Nach den Angaben der Streitpatentschrift ist es bekannt, dass staub-, pulverförmige und ähnliche Substanzen durch Pelletieren in leichter zu lagernde und besser zu verwendende Formen übergeführt werden können. Zu diesem Zweck werde das Ursprungsmaterial z.B. durch Bohrungen in Matrizen gedrückt, wobei es der Bewegung durch Reibung einen Widerstand entgegensetzte, so dass das Material verdichtet werde. Nach dem Hindurchtreten würden die so erzeugten Stränge dann durch sich relativ zur Matrize bewegende Messer auf gewünschte Längen abgeschnitten, so dass man Pellets erhalte. Auf diese Weise könnten z.B. mehlförmige und pulverförmige Materialien, die man an Tiere nur unter Inkaufnahme von Nachteilen verfüttern könne, zu Pellets verarbeitet werden, die als Futtermittel vorteilhafte Verwendung finden könnten (Streitpatentschrift S 2 Z 6-13).

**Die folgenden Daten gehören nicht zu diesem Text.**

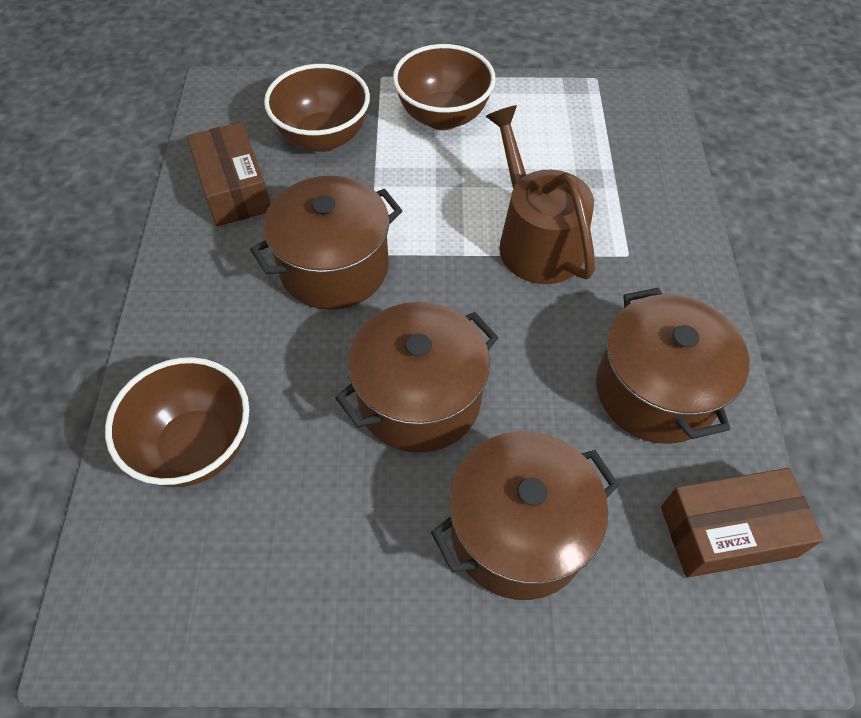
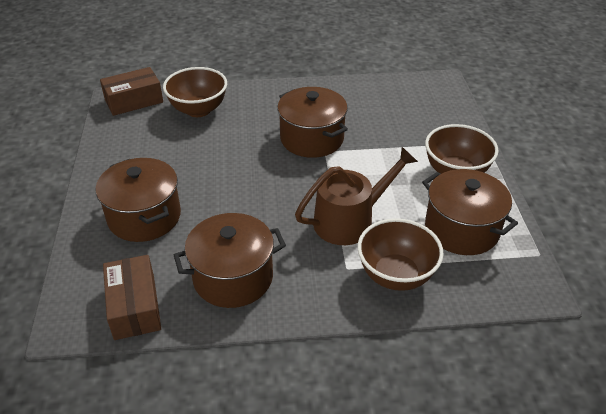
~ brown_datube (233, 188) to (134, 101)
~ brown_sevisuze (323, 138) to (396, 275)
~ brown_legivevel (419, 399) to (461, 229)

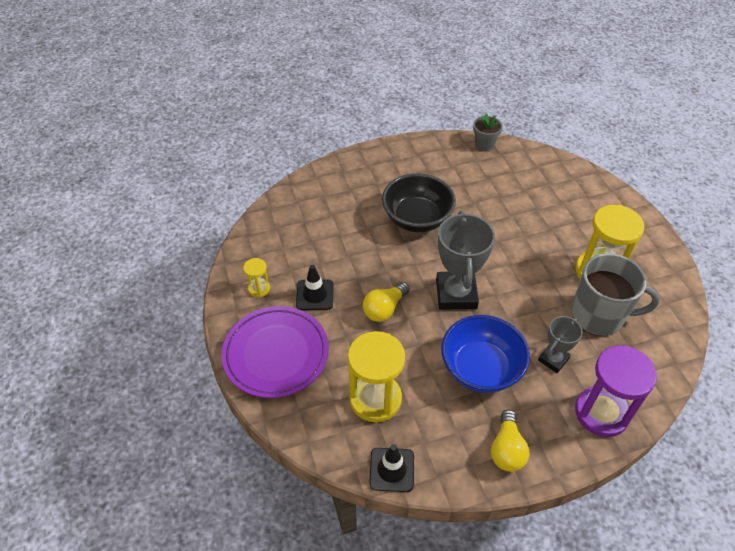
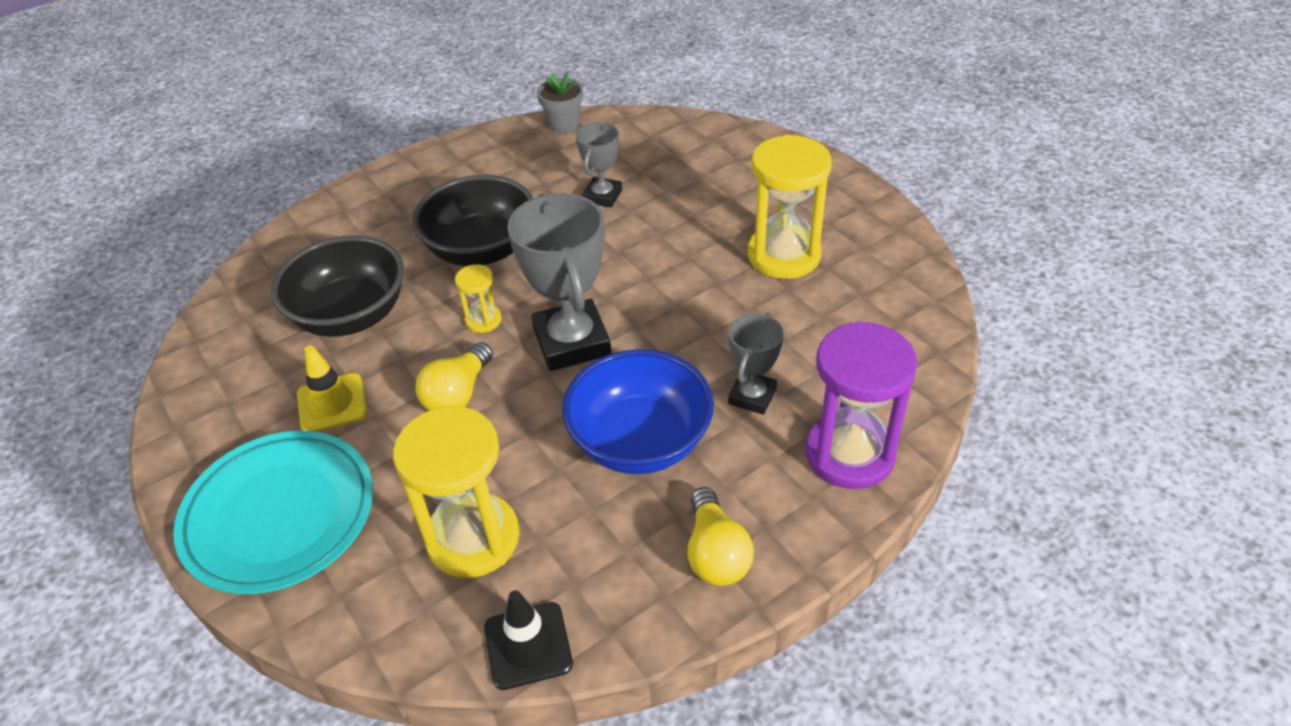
~ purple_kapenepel (276, 354) to turquoise_kapenepel (279, 515)
+ black_sevisuze (351, 315)
~ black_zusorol (315, 295) to yellow_zusorol (332, 403)
~ yellow_zubekakil (259, 289) to (483, 320)
+ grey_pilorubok (602, 196)
- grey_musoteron (598, 315)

Vor dem Pelletieren werde häufig eine Konditionierung vorgenommen. Wesentlicher Zweck der Konditionierung sei die positive Beeinflussung der physiologischen Eigenschaften des Futters bzw. von dessen Komponenten, also der Verdaulichkeit durch die Tiere. Auch damit der Pelletierungsvorgang erfolgreich sei, müsse meist vorher eine Konditionierung vorgenommen werden, die maßgebend den Verdichtungsvorgang, die Pressfähigkeit der Komponenten, die Festigkeit der Pellets und damit die Qualität des Futters beeinflusse (IFF-Report Nr. 1 "Das Pelletieren von Mischfutter", herausgegeben vom Forschungsinstitut Futtermitteltechnik der Internationalen Forschungsgemeinschaft Futtermitteltechnik e.V. (IFF), Frickenmühle, 38110 Braunschweig-Thune), vergleiche Streitpatentschrift Seite 2 Zeilen 14-21.

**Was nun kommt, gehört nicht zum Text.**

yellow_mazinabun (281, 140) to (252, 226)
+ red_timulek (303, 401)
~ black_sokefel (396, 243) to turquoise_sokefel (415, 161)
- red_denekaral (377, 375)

Mit der Konditionierung oder Vorbereitung sollten unterschiedliche Rohwarenfeuchtigkeiten in der Mischung ausgeglichen werden, die Elastizität der Teilchen solle verbessert werden, der Widerstand bei der Formgebung (Verdichtung) solle verringert werden, es sollten Haftkräfte durch Feuchtigkeitsbrücken aufgebaut werden, die Stärke solle teilweise reduziert werden, es sollten Klebeeigenschaften mobilisiert werden (Streitpatentschrift S 2 Z 22-25).

Die entsprechende Konditionierung, die auch bei anderen Materialien als Futtermitteln durchgeführt werde, bestehe meistens in einer Erwärmung und einer Zugabe von Feuchtigkeit. Bei der sogenannten Kurzzeitkonditionierung liege die Durchlaufzeit des Materials durch die Konditionierung normalerweise unter einer Minute; die Konditionierung erfolge dabei z.B. in einer Mischschnecke. Bei der Langzeitkonditionierung erfolge die Mischung vorher, die Konditionierung erfolge dann in einem größeren Behälter, in dem das Material relativ wenig bewegt werde. Die Verweilzeit bei der Langzeitkonditionierung betrage mindestens 10 Minuten, könne aber auch ein Vielfaches davon ausmachen. Anschließend werde dann häufig noch vor dem Einführen in die Pelletpresse eine Kurzzeitkonditionierung durchgeführt (Streitpatentschrift S 2 Z 26-33).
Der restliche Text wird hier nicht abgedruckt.